Two reasons I see, as noted. First, many Website hosts buy up temporary domain names for bulk e-mailings. They're entitled to use them for a year before they officially register them as permanent domains, or it become available again. This way they can simply cycle through the list and let the old ones die.
Second, anyone can reserve an existing domain or its variants by name or suffix, and they look for successful ones, like yours, and simply wait to see when it expires and grab it. They can also get the variants which they use for search engines to steer to other Websites. You can petition ICANN that the ones with your .net or .org are fulfilling the agreement for the use of the suffix, but that takes a lot of time and likely the other Website will disappear.
You should have gotten a notice from your domain name registration about the .net expiration date, but some don't and assume the domain name owner checks the registration. You should have access to the actual domain name registration host than a third party so you can update the information and renew the registration(s).
As for some domain name hosts, read the fine print when you get one, as they often register it in their name for you so you can't move it without buying it from them, and they keep it if you fail to pay the bill so they can resell it without having to change the registration.
As for your issue, have you contacted them to buy it back? Or put in the notice to buy it when it expires again?
--Scott--
Scott M. Knowles, MS-Geography
scott@wsrphoto.com
"All things merge into one, and a river flows through it."
- Norman MacLean
Paul, you are looking at the results of the Google translation algorithm. The text on the page is probably grabbed randomly from various Chinese sites, and posted on the page. Then we happen along, and post the results into the Google translator.
The interesting part is translating that into photography. Pixies. I smell pixies, and they ain't from Disney...

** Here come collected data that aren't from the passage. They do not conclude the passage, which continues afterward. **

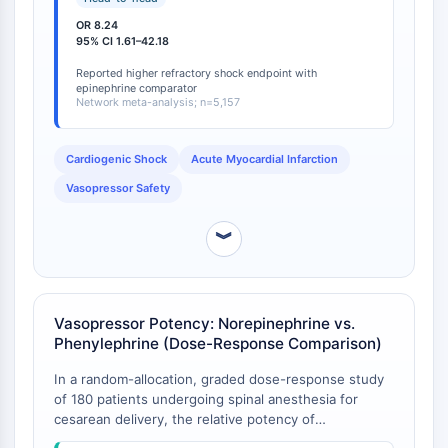
the risk of refractory shock (OR = 8.24, 95% CI =
NO Synthase
OR 8.24
1.61-42.18; moderate certainty) [
1
]. Additionally,
Histamine Receptor
95% CI 1.61–42.18
epinephrine was associated with increased mortality
Interleukin Related
compared to norepinephrine (OR = 1.63 vs.
Reported higher refractory shock endpoint with
COX
epinephrine comparator
norepinephrine) [
1
]. This analysis confirms that
Network meta-analysis; n=5,157
Reactive Oxygen Species (ROS)
norepinephrine offers a distinct safety advantage
over both epinephrine and dopamine in the high-risk
APOPTOSIS
cardiogenic shock population, where arrhythmias and
Cardiogenic Shock
Acute Myocardial Infarction
refractory shock are particularly consequential.
Apoptosis
Vasopressor Safety
Necrotic Cell DeathSynonyms: Necrosis
Ferroptosis
︾
Intrinsic PathwaySynonyms:
Mitochondria-dependent Pathway
Extrinsic PathwaySynonyms: Death
Vasopressor Potency: Norepinephrine vs.
Receptor-mediated Pathway
Phenylephrine (Dose-Response Comparison)
Apoptosis
In a random-allocation, graded dose-response study
NEURONAL SIGNALING
of 180 patients undergoing spinal anesthesia for
cesarean delivery, the relative potency of
Neuronal Signaling
norepinephrine versus phenylephrine was precisely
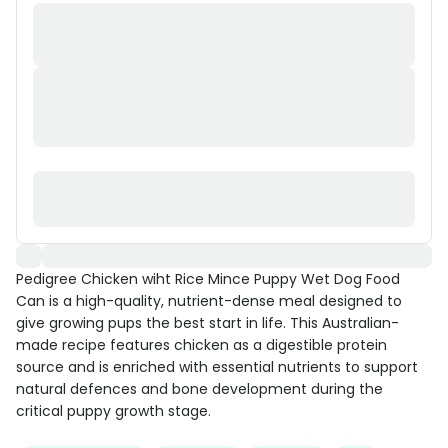
Pedigree Chicken wiht Rice Mince Puppy Wet Dog Food
Can is a high-quality, nutrient-dense meal designed to
give growing pups the best start in life. This Australian-
made recipe features chicken as a digestible protein
source and is enriched with essential nutrients to support
natural defences and bone development during the
critical puppy growth stage.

"It's the way to educate your eyes. Stare. Pry, listen, eavesdrop. Die knowing something. You are not here long." - Walker Evans
There are a couple of things going on here:
- frankpetronio gets good search rankings because of Frank's own website, so it makes a good place to put a link-farm site to generate revenue from ads
- they can drive search relevance up even higher by linking to it from their other link-farm sites
- once there is a little traffic on it, it can be revenue-positive from ads pretty easily. At that point, the domain can be sold to another spammer or link-farmer, or maybe back to the original owner
To get an idea of how easy this is, google for "domain tasting" sometime. Basically the registrars are generous enough to spammers (they want to sell lots of domains, after all) that they will hand over a domain for 3 days for no fee in which time the link-farmer can test the domain out and see if it's natively getting traffic, e.g. a popular domain for which the registration has lapsed or something that receives URL-typos from a popular domain. If it receives traffic, they keep it and build their link-farm out to it; if it doesn't receive traffic then they give the domain back to the registrar. Now imagine doing that with an automated process with several million domains at once and you realise they have a risk-free way to sift for spam-valuable domains and monetise them.